Furthermore, the secondary fibrinolysis biomarker D-dimer, which has been reported to be increased in atrial fibrillation patients and decreased by anticoagulant therapy using warfarin, exhibited a numeric value comparable to that of warfarin on 28 days after the administration of the compound (1a). Moreover, even in test subjects having no history of warfarin administration, D-dimer exhibited a numeric value comparable to that of warfarin-administered patients on 28 days after the administration of compound (1a).

INDUSTRIAL APPLICABILITY

An activated blood factor X (FXa) inhibitor of the present invention is useful as a therapeutic agent for thromboembolism that reduces the risk of bleeding in a patient.

Claims

1. A method for treating thromboembolism based on non-valvular atrial fibrillation comprising

administering 15 to 30 mg/day of N1-(5-chloropyridin-2-yl)-N2-((1S,2R,4S)-4-[(dimethylamino)carbonyl]-2-{[(5-methyl-4,5,6,7-tetrahydrothiazolo[5,4-c]pyridin-2-yl)carbonyl]amino}cyclohexyl)ethanediamide to a patient in need thereof,

wherein the patient has a body weight equal to or less than 60 kg.

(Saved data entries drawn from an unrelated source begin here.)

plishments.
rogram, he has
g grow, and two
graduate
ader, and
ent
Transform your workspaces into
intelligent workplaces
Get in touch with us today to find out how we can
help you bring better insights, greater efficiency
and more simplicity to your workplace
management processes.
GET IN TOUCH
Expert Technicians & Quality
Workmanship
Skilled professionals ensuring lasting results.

2. A method for treating thromboembolism based on non-valvular atrial fibrillation comprising

administering 15 to 30 mg/day of N1-(5-chloropyridin-2-yl)-N2-((1S,2R,4S)-4-[(dimethylamino)carbonyl]-2-{[(5-methyl-4,5,6,7-tetrahydrothiazolo[5,4-c]pyridin-2-yl)carbonyl]amino}cyclohexyl)ethanediamide to a patient in need thereof,

wherein the patient has a creatinine clearance equal to or less than 50 mL/min.

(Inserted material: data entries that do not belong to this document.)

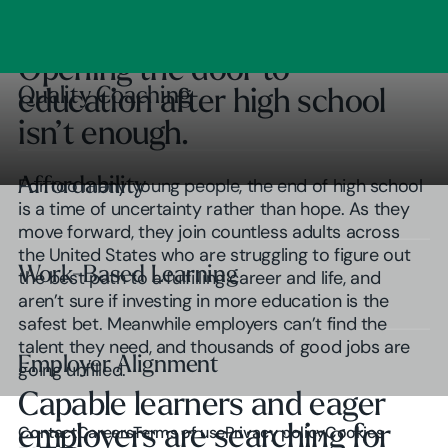
Clear Outcomes
Subscribe
Browse insights
Opening the door to
Quality Coaching
Quality Coaching
education after high school
isn’t enough.
Affordability
Affordability
For too many young people, the end of high school
is a time of uncertainty rather than hope. As they
move forward, they join countless adults across
the United States who are struggling to figure out
Work-Based Learning
Work-Based Learning
the best path to a fulfilling career and life, and
aren’t sure if investing in more education is the
safest bet. Meanwhile employers can’t find the
talent they need, and thousands of good jobs are
Employer Alignment
Employer Alignment
going unfilled.
Capable learners and eager
Play Video
employers are searching for
Contact
Careers
Terms of use
Privacy policy
Cookies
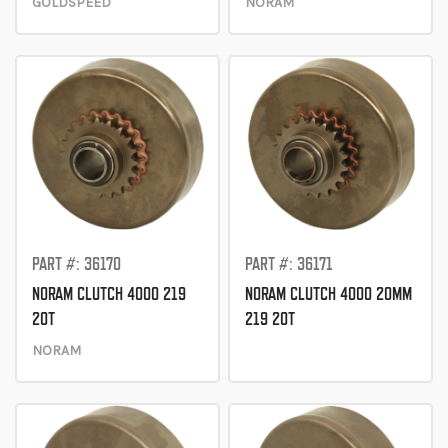
GOLDSPEED
NORAM
PART #: 36170
PART #: 36171
NORAM CLUTCH 4000 219
NORAM CLUTCH 4000 20MM
20T
219 20T
NORAM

3. A method for treating thromboembolism based on non-valvular atrial fibrillation comprising

administering 15 to 30 mg/day of N1-(5-chloropyridin-2-yl)-N2-((1S,2R,4S)-4-(dimethylamino)carbonyl]-2-{[(5-methyl-4,5,6,7-tetrahydrothiazolo[5,4-c]pyridin-2-yl)carbonyl]amino}cyclohexyl)ethanediamide to a patient in need thereof,

wherein the patient has a body weight equal to or less than 60 kg and a creatinine clearance equal to or less than 50 mL/min.